Why is the integral of 1/x from -1 to 1 divergent?

[ecoo]

Hey guys, could someone help explain to me why the integral of 1/x from -1 to 1 is considered divergent? It would seem as if the area underneath the function cancels out with each other to give you the result of zero, but apparently this is not the case.

Thanks!

 

[andrewkirk]

The integral does not exist because the interval [-1,1] does not lie in the domain of the function. That's because 0 is excluded from the domain. So the expression $\int_{-1}^1\frac{dx}{x}$ is meaningless.
The closest you can come is to calculate
$$g(x)\equiv\lim_{\delta\to 0}\left[\int_{-1}^{-\delta}\frac{dx}{x}+\int_{\delta}^{1}\frac{dx}{x}\right]$$
which will be zero. But that does not match the definition of an integral on [-1,1] because, as stated above, the integral is not defined.

 

[pwsnafu]

It is the difference between an improper integral and a principal value integral.

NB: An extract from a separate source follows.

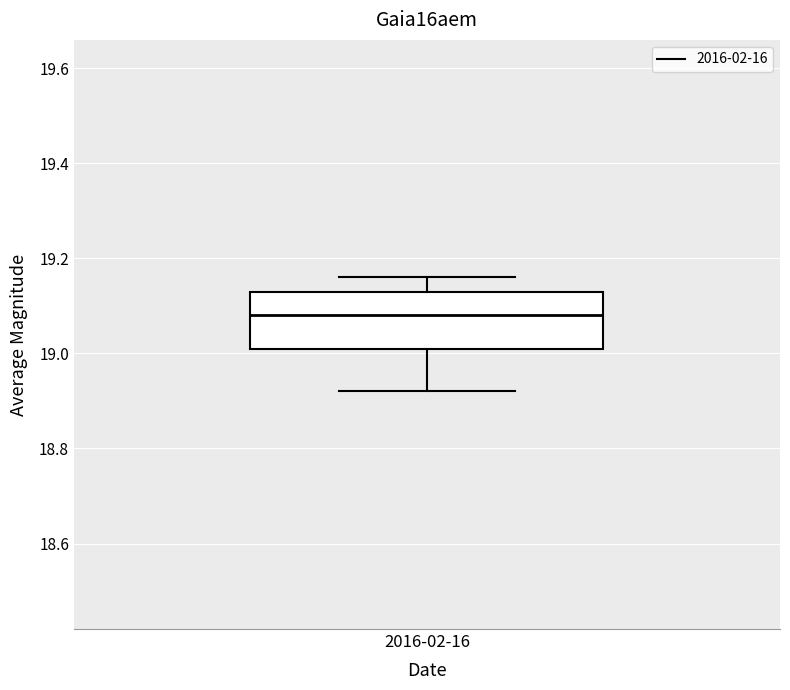

Read this box plot against the y-axis: the position of the median line, the range covered by the box, and the ends of both whiskers. The values are not printed on the chart, so give them approximately, as read against the axis.

median 19.08, box 19.02 to 19.14, whiskers 18.92 to 19.16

In the former, we need to evaluate
$\lim_{x\to0} \int_{-1}^{x} \frac{1}{t} dt + \lim_{y\to0} \int_{y}^1 \frac{1}{t}dt$.
Notice that x and y are independent of each other. If you take the limit of x faster* than y, you will evaluate $-\infty$. If you let y converge faster than x, you will evaluate $\infty$. These don't match hence the integral is undefined.

With PV integrals we need eavluate
$\lim_{\epsilon \to 0} \left(\int_{-1}^{-\epsilon} \frac{1}{t}dt + \int_{\epsilon}^{1}\frac{1}{t}dt \right)$
Notice how they converge from both sides at the same rate. Hence the two integrals always cancel leaving zero.

Unless you explicitly state principal value, the default is to assume improper as it is more useful in applications.

* Aside: you should try to think of limits as a process that converges to anything, but in the this example it works.